Reminding myself that, in all fairness, the agent in Boston had not mentioned what would be flying from Cleveland to Detroit, I boarded the plane, making a mental note to reconfirm my suspicions of all four-digit flight numbers. The flight attendant, in a trim suit and a cascade of curly brown hair, looked every inch the college senior - confident, outgoing, and calm. The pilot looked like her little brother. Funny, I thought, how flying can make you feel old. Settling into my seat, I skimmed over the safety-instruction card.

It earnestly explained that the strange hammering sound you might hear in mid-flight was nothing but icicles harmlessly striking the fuselage after the de-icing system had thrown them off the propellers. Harmlessly: That was a nice touch.

Finally the flight attendant could stand it no longer. ``Where are you all from?'' she asked as more passengers wedged in. Somebody mentioned the cancellation in Boston. ``Oh,'' she said, with a nice balance of cheerfulness and resignation. ``This morning we only had one passenger booked for this flight.''

Maybe all the ballast helped: It was a smooth and peaceful trip. I woke up as we were descending across Detroit, where it wasn't quite snowing. Then it was into a cab, off to the appointment, into another cab, and back to the airport. Funny, I thought, that now I can say I've been to Detroit.

Once inside the terminal again, I walked out to the gate for Flight 48. That's a small and promising number, I thought, even though it was already delayed. So I sat down for an hour of reading and writing. That's what I love about journalism. It's one of the world's few truly portable occupations, where every delay simply lets you get more work done. When our plane finally arrived, I was standing at the window next to a young man with a briefcase.

``Look at that thing,'' he said, ``it's absolutely huge!'' He was right: Its vast, black-tipped nose towered above us as, for the next 20 minutes, we watched the ground crew unload the containers of suitcases. They evidently needed our help: The plane had parked so close to a row of service trucks that the man driving the baggage train could hardly maneuver. By dint of a lot of arm waving and brisk walking about, however, they got the baggage off and us on.
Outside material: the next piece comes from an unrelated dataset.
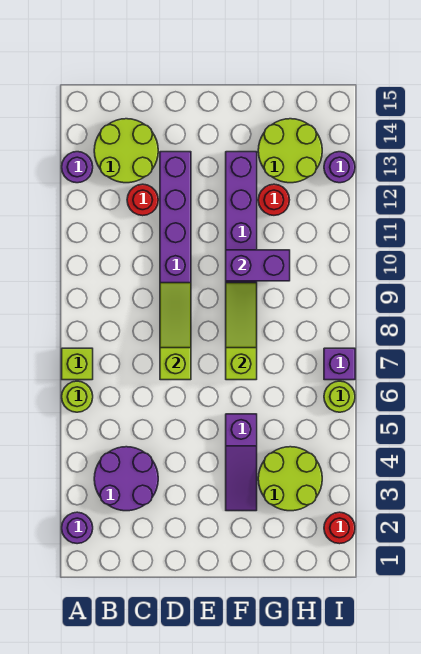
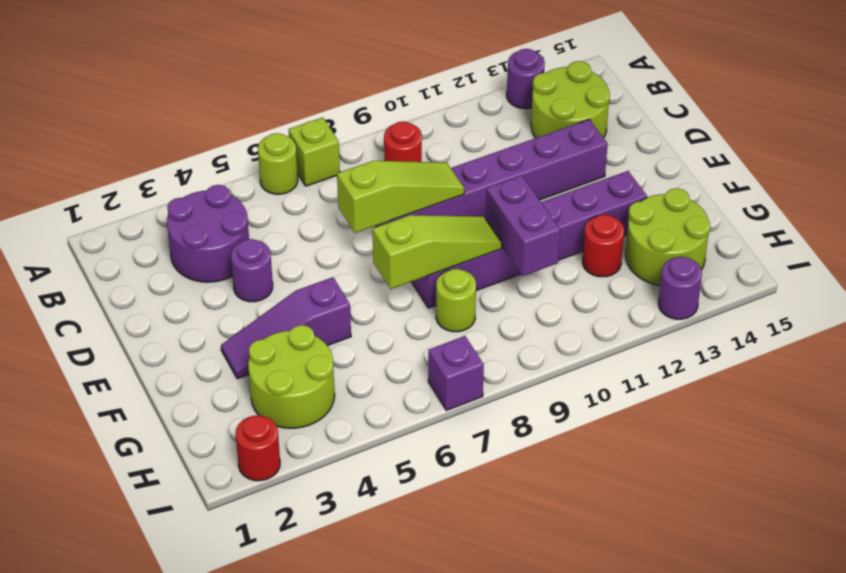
purple round brick A2 level 1 -> purple round brick D4 level 1
red round brick C12 level 1 -> red round brick B9 level 1
lime round brick I6 level 1 -> lime round brick G8 level 1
``Bangor,'' said my seat companion when I asked where he was headed this evening. Having Maine in common, we fell into conversation. He was catching a Boston-Bangor connection, he explained, after an hour's layover in Boston. About the time we were scheduled to leave Detroit, he said, his wife would be leaving their home on the Atlantic coast for the 40-mile drive to the airport. ``It's been snowing up there,'' he explained, ``and we just moved from Houston, and she likes to take it slowly.''

Forty-five minutes later we were still on the plane talking - and still in Detroit. The annals of flight history, I'm sure, have recorded hundreds of reasons for delay. I trust ours was unique. The ground crew, it seemed, had misplaced the starting truck. Try as they would, they simply couldn't find it.

``They've what[!!'' burst out my companion. Over the loudspeakers the flight attendant continued his embarrassed explanation. Planes this big, he said, require a special power boost from a ground vehicle to start the engines. And that vehicle was ... well, to be honest, they'd lost it.

Outside my window it was snowing lightly. I pictured our friendly baggage-handlers shading their eyes and peering through the flurries, trying to remember where they'd left a vehicle that no doubt weighed several tons. It was 6:40 p.m. when they found it, and within minutes Flight 48 (scheduled departure time 4:35 p.m.) was winging toward Boston.

I trust my friend made it to Bangor: He had about 20 minutes to catch his flight. I passed the time working - the only sure cure, I've learned, for Traveler's Frustration. Funny, I realized later, but I quite enjoyed the day. As I strolled out to the car in the melting Boston evening, however, I reminded myself to be suspicions of two-digit flight numbers.